Creating S3 backups of EC2 data in the AWS cloud


posted | about 4 minutes to read

tags: amazon web services ec2 s3 system administration

As part of my switch over to the AWS cloud and specifically EC2 after my physical server started having issues, I wanted to make sure that I had reliable, consistent backups. Amazon provides a great solution for this in the form of Amazon S3, a service that provides eleven 9’s of durability for stored data. It’s super easy to set up backups, especially if you’re entirely in the AWS cloud - you won’t even have to deal with authentication keys or anything if we set up IAM roles appropriately, which I’ll go over in this guide. Without further ado, let’s get started.

Creating a bucket

First off, let’s create an S3 bucket to hold our backups. To do this, open up your AWS console, click “Services” at the top of the page, click “S3”, and then press the Create Bucket button. Bucket names are unique across the entire S3 system, so you may have to try a bit to find a bucket name that you can use. We don’t need to do anything else with this bucket - we’ll handle access to it via IAM roles and policies.

Setting up IAM

We’ll start by creating the policy that will allow our EC2 instance to access the S3 bucket. Open up IAM from the Services menu, then click on Policies on the left hand side of the page. Click Create Policy, then Copy an AWS Managed Policy. When it prompts you, copy the policy from AmazonS3FullAccess. It will then ask you to modify the policy. Look for the “Resource” line, and replace “*” with “arn:aws:s3:::your-bucket-name”. This limits the policy to only grant access to your bucket. Validate the policy and save it.

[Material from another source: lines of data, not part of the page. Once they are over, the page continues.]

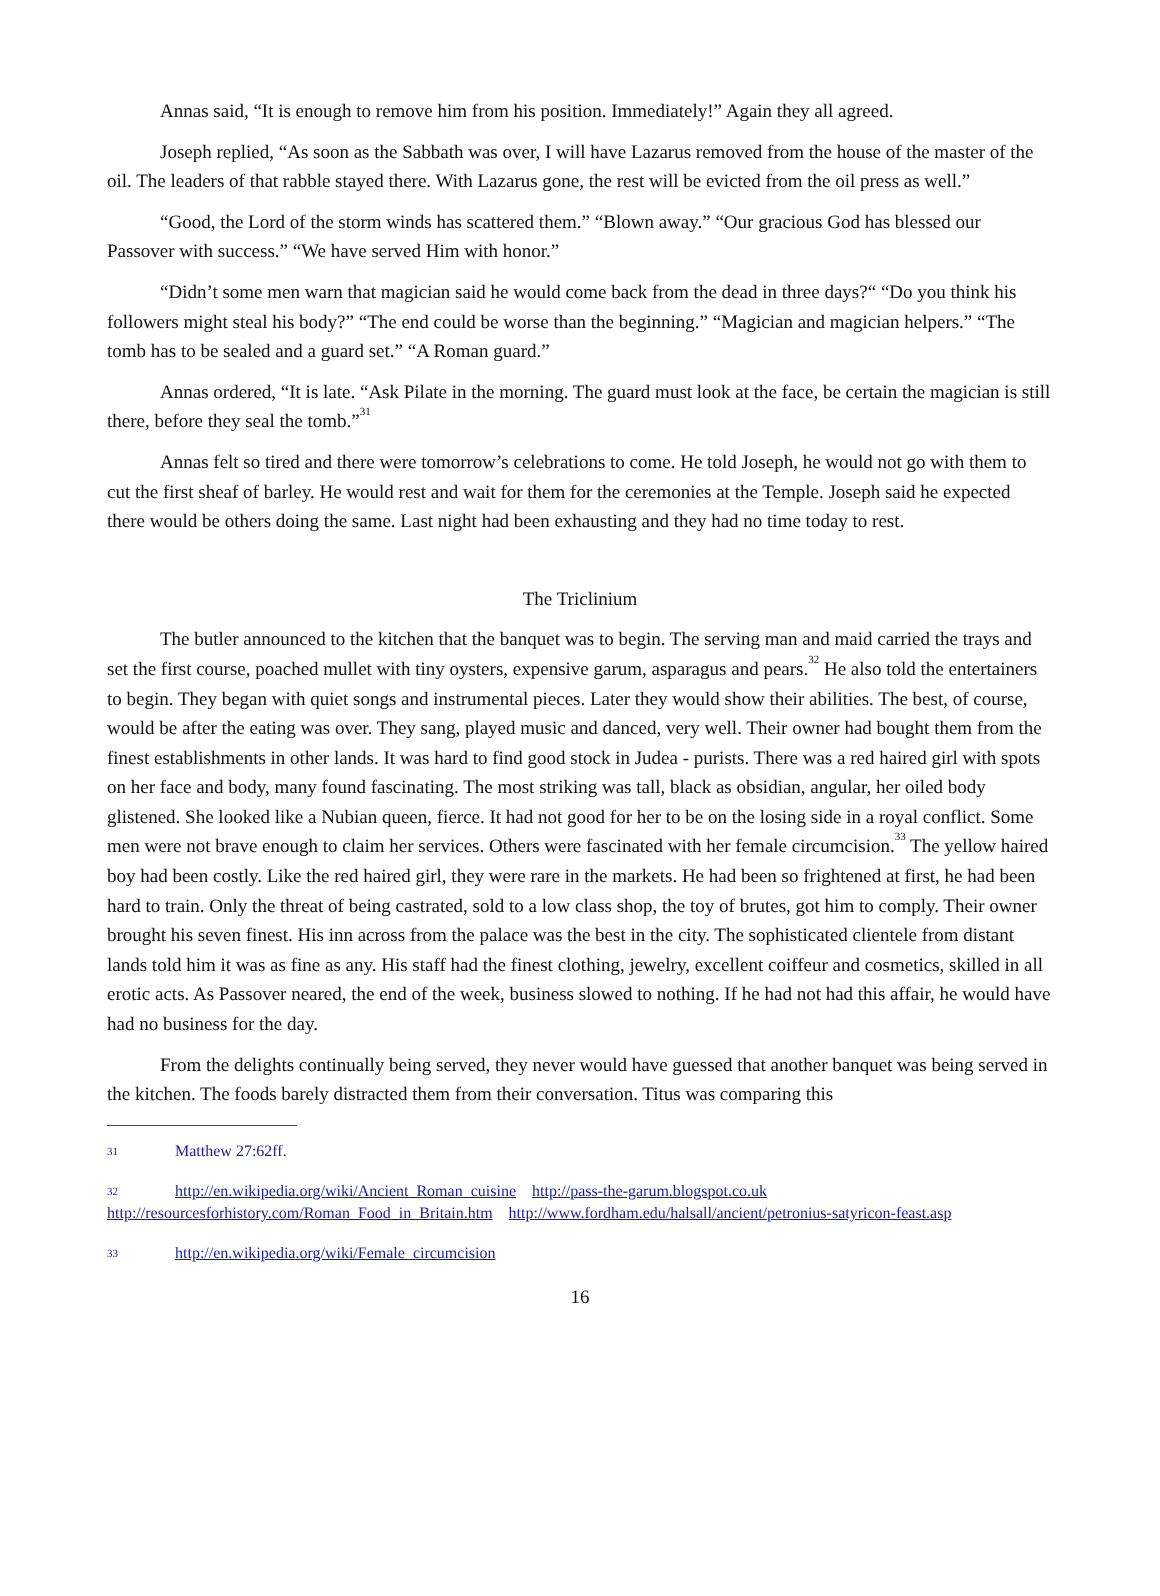Annas said, “It is enough to remove him from his position. Immediately!” Again they all agreed.
Joseph replied, “As soon as the Sabbath was over, I will have Lazarus removed from the house of the master of the oil. The leaders of that rabble stayed there. With Lazarus gone, the rest will be evicted from the oil press as well.”
“Good, the Lord of the storm winds has scattered them.” “Blown away.” “Our gracious God has blessed our Passover with success.” “We have served Him with honor.”
“Didn’t some men warn that magician said he would come back from the dead in three days?“ “Do you think his followers might steal his body?” “The end could be worse than the beginning.” “Magician and magician helpers.” “The tomb has to be sealed and a guard set.” “A Roman guard.”
Annas ordered, “It is late. “Ask Pilate in the morning. The guard must look at the face, be certain the magician is still there, before they seal the tomb.”<sup>31</sup>
Annas felt so tired and there were tomorrow’s celebrations to come. He told Joseph, he would not go with them to cut the first sheaf of barley. He would rest and wait for them for the ceremonies at the Temple. Joseph said he expected there would be others doing the same. Last night had been exhausting and they had no time today to rest.
The Triclinium
The butler announced to the kitchen that the banquet was to begin. The serving man and maid carried the trays and set the first course, poached mullet with tiny oysters, expensive garum, asparagus and pears.<sup>32</sup> He also told the entertainers to begin. They began with quiet songs and instrumental pieces. Later they would show their abilities. The best, of course, would be after the eating was over. They sang, played music and danced, very well. Their owner had bought them from the finest establishments in other lands. It was hard to find good stock in Judea - purists. There was a red haired girl with spots on her face and body, many found fascinating. The most striking was tall, black as obsidian, angular, her oiled body glistened. She looked like a Nubian queen, fierce. It had not good for her to be on the losing side in a royal conflict. Some men were not brave enough to claim her services. Others were fascinated with her female circumcision.<sup>33</sup> The yellow haired boy had been costly. Like the red haired girl, they were rare in the markets. He had been so frightened at first, he had been hard to train. Only the threat of being castrated, sold to a low class shop, the toy of brutes, got him to comply. Their owner brought his seven finest. His inn across from the palace was the best in the city. The sophisticated clientele from distant lands told him it was as fine as any. His staff had the finest clothing, jewelry, excellent coiffeur and cosmetics, skilled in all erotic acts. As Passover neared, the end of the week, business slowed to nothing. If he had not had this affair, he would have had no business for the day.
From the delights continually being served, they never would have guessed that another banquet was being served in the kitchen. The foods barely distracted them from their conversation. Titus was comparing this
31 Matthew 27:62ff.
32 http://en.wikipedia.org/wiki/Ancient_Roman_cuisine http://pass-the-garum.blogspot.co.uk http://resourcesforhistory.com/Roman_Food_in_Britain.htm http://www.fordham.edu/halsall/ancient/petronius-satyricon-feast.asp
33 http://en.wikipedia.org/wiki/Female_circumcision
16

Now that we have created our policy, we need to create a role that we will assign the EC2 instance to. Click on Roles on the left hand side of the page, then create a new role. Name it whatever you’d like - I called mine “ec2-s3-backup” - and then assign it as an Amazon EC2 role. Then, attach your backup policy that you created earlier.

Spinning up an EC2 instance

Hop into the EC2 console and start a new instance. Set it up in whatever way fits your needs, but make sure you assign the EC2 backup role when it asks you about assigning roles. If you forget this step, you can assign the role later. Also, if you’d like to do this on an existing instance, you can simply assign the role to your currently running instances.

Once you spin up the server, open up a shell session. (Or RDP, I suppose, if you’re on Windows). You’ll need to install the AWS CLI to allow for the programmatic backups to run if you end up using my script below, so let’s do that first.

If you’re on Windows, you’ll need to use the packaged installer. Otherwise, it’s built in on Amazon Linux, and available via apt-get install awscli on Ubuntu and yum install epel-release && yum install awscli on CentOS.

Once you’ve got this all in place, go ahead and move your data onto the server so that we have something to back up.

 

Automating your backups

I wrote this script under the assumption that you’re running Linux.

#!/bin/bash
dom=`date '+%d'`
dow=`date '+%w'`

zip -q -r backup.zip /path/to/files/*
  
aws s3 cp backup.zip s3://bucket-name/backup-daily.zip
  
if [[ $dow == 01 ]]; then
  aws s3 cp backup.zip s3://bucket-name/backup-weekly.zip
fi
  
if [[ $dom == 01 ]]; then
  aws s3 cp backup.zip s3://bucket-name/backup-monthly.zip
fi

There are obviously so many changes you could make here. One of my personal use cases is adding individual, gzipped MySQL database dumps to the backup set:

databases=`$MYSQL --user=$MYSQL_USER -p$MYSQL_PASSWORD -e "SHOW DATABASES;" | grep -Ev "(Database|information_schema|performance_schema)"`
  
for db in $databases; do
  mysqldump --force --opt --user=$MYSQL_USER -p$MYSQL_PASSWORD --databases $db | gzip > "/root/mysql/$db.gz"
done

I’m interested in hearing your backup ideas for other data in the comments!

Taking it further

You can do a lot more with Amazon S3 backups if you’re willing to play around with it a little. Built-in versioning is a good starting point, although if you’re not careful costs can mount up quickly. Therefore, using file-specific lifecycle configurations might help; for example, you could set your daily backups to permanently delete and remove markers after 7 days, weeklies after 30 days, and monthlies after a year, and you could easily maintain a year’s worth of backups while minimizing storage costs. You could even look into the Infrequent Access storage class for your monthly backups in order to save even more money; IA costs about 1/3 of the price of S3 standard storage. You can configure IA through lifecycle configurations.